> **Task item**
Please write out again the part of the material that opens with the line containing "right wrist: (193, 188, -18)" and closes with the line containing "left shoulder: (255, 195, 7)", shifting each keypoint up by adding 127 to all three of its numbers (x, y and depth). Copy every other line in that span, the person box line included, without change.

> **Data to examine**
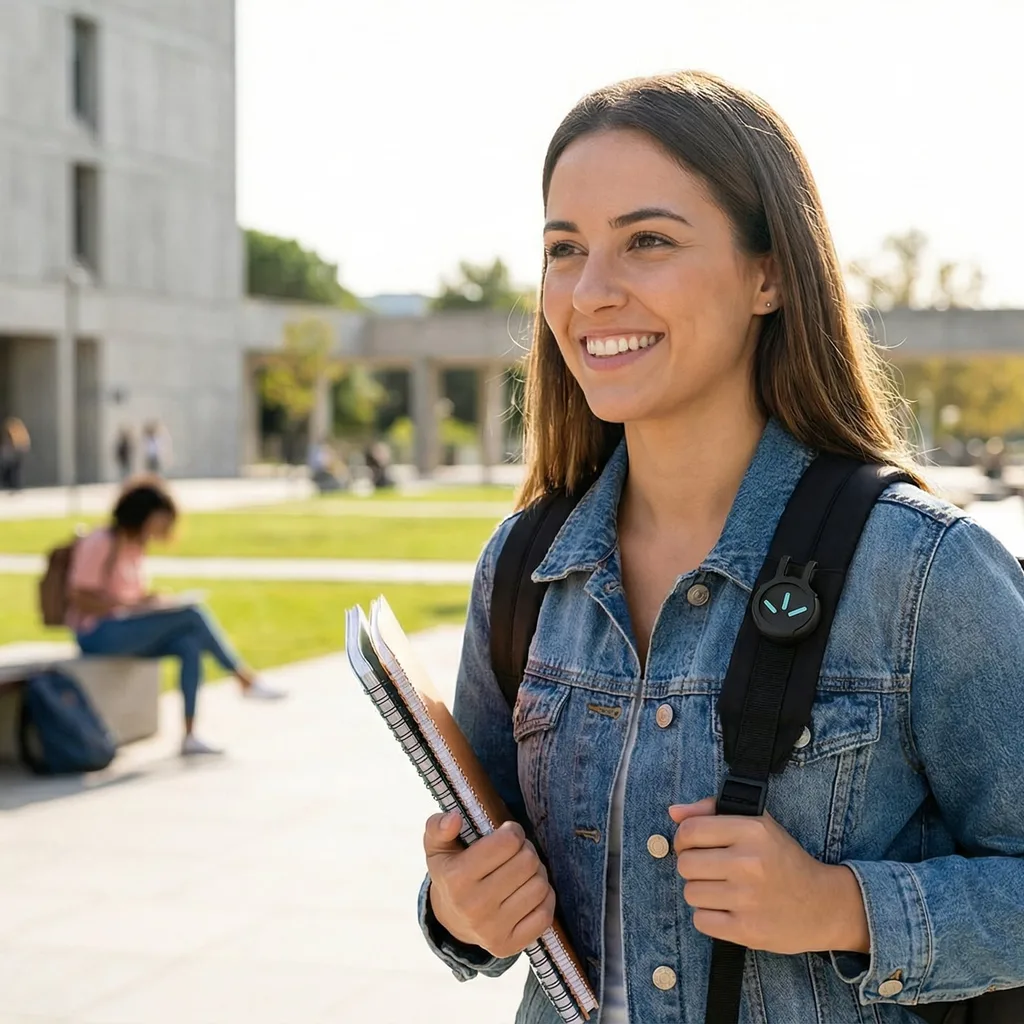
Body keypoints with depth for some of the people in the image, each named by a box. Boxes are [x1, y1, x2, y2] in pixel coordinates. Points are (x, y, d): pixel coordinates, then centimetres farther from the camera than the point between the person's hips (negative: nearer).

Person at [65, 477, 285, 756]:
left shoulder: (135, 544, 14)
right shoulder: (99, 543, -11)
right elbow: (81, 599, -17)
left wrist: (153, 600, -2)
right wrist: (135, 604, -25)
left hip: (124, 629, 8)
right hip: (98, 633, -8)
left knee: (190, 644, -22)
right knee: (193, 614, -23)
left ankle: (189, 735, -24)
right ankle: (245, 679, -12)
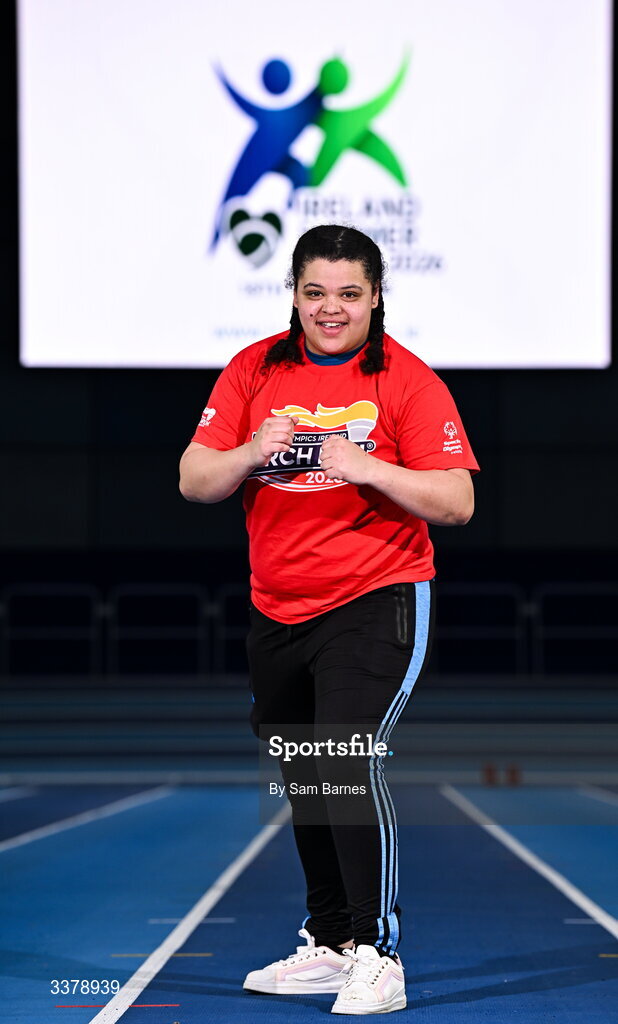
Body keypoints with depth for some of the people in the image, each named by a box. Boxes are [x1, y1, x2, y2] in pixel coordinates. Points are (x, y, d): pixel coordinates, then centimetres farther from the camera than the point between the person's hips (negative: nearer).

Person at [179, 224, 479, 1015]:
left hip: (376, 604, -5)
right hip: (276, 614, 5)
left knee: (349, 765, -18)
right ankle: (329, 943, 29)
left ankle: (378, 955, -9)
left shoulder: (407, 380, -7)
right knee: (304, 782, 14)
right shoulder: (255, 370, 4)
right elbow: (194, 482, 3)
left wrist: (368, 468, -23)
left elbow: (457, 503, -10)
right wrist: (251, 454, -17)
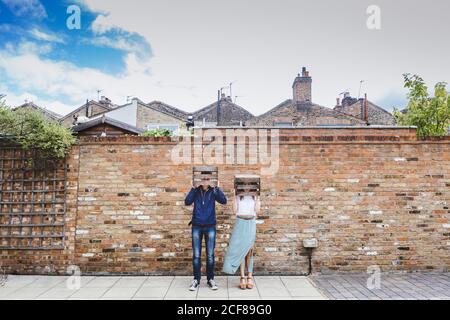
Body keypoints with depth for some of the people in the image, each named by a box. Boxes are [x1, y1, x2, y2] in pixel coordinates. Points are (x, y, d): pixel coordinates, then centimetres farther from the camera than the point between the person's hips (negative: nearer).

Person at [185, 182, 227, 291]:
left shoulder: (213, 191, -1)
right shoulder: (196, 191, 1)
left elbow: (224, 201, -15)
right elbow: (187, 202, -13)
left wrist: (217, 188, -20)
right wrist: (193, 188, -18)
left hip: (210, 227, 0)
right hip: (197, 226, 1)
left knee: (210, 255, 4)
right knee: (196, 255, 4)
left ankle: (210, 279, 18)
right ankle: (196, 279, 17)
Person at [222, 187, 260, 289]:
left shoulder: (255, 195, 7)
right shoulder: (238, 196, 5)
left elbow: (257, 211, -1)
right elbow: (235, 210, -3)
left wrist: (257, 198, -4)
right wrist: (235, 197, -6)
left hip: (251, 223, 0)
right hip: (240, 223, 0)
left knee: (249, 250, 1)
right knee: (240, 250, -2)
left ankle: (249, 276, 6)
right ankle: (243, 277, 3)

> **Your response**
right wrist: (320, 315, 109)
left hip: (337, 354, 127)
right hip: (324, 353, 128)
left knee: (337, 382, 131)
right knee: (323, 382, 131)
left ankle: (337, 406, 145)
right ankle: (323, 406, 144)
Person at [222, 187, 260, 289]:
left shoulder: (382, 322, 134)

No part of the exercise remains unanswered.